** Begin Provided text **

When inspecting the Job Analyzer report, look for indicators of skew such as:

The execution time of some reducers is longer than others.
Some reducers process more records or bytes than others.
Some map output keys have more records than others.
Some map output records have more bytes than others.

The following figure shows the beginning of the analyzer report for the inverted index (invindx) example. It displays the key load coefficient recommendations, because this job ran with the appropriate configuration settings. See "Collecting Additional Metrics."

The task IDs are links to tables that show the analysis of specific tasks, enabling you to drill down for more details from the first, summary table.

This example uses an extremely small data set, but notice the differences between tasks 7 and 8: The input records range from 3% to 29%, and their corresponding elapsed times range from 5 to 15 seconds. This variation indicates skew.

Figure 5-1 Job Analyzer Report for Unbalanced Inverted Index Job

Description of "Figure 5-1 Job Analyzer Report for Unbalanced Inverted Index Job"

** End Provided text **

> [Requirement 1]
In the Job Analyzer excerpt, copy the passage from "Some reducers process" to "more bytes than others." word for word.
> [Requirement 2]
Answer these from the Job Analyzer excerpt, one answer per line:
(a) Which example does the figure's analyzer report cover?
(b) In that example, what is the range of input records for tasks 7 and 8?
(c) What is the full title of Figure 5-1?
> [Requirement 3]
Render this sentence from the Job Analyzer excerpt in Spanish: "The task IDs are links to tables that show the analysis of specific tasks, enabling you to drill down for more details from the first, summary table."

** Begin Data **

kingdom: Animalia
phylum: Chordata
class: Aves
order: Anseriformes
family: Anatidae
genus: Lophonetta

** End Data **

> [Task response 1]
Some reducers process more records or bytes than others.
Some map output keys have more records than others.
Some map output records have more bytes than others.

> [Task response 2]
(a) The inverted index (invindx) example
(b) From 3% to 29%
(c) Job Analyzer Report for Unbalanced Inverted Index Job

> [Task response 3]
Los identificadores de tarea son enlaces a tablas que muestran el análisis de tareas específicas, lo que permite profundizar para obtener más detalles a partir de la primera tabla, la de resumen.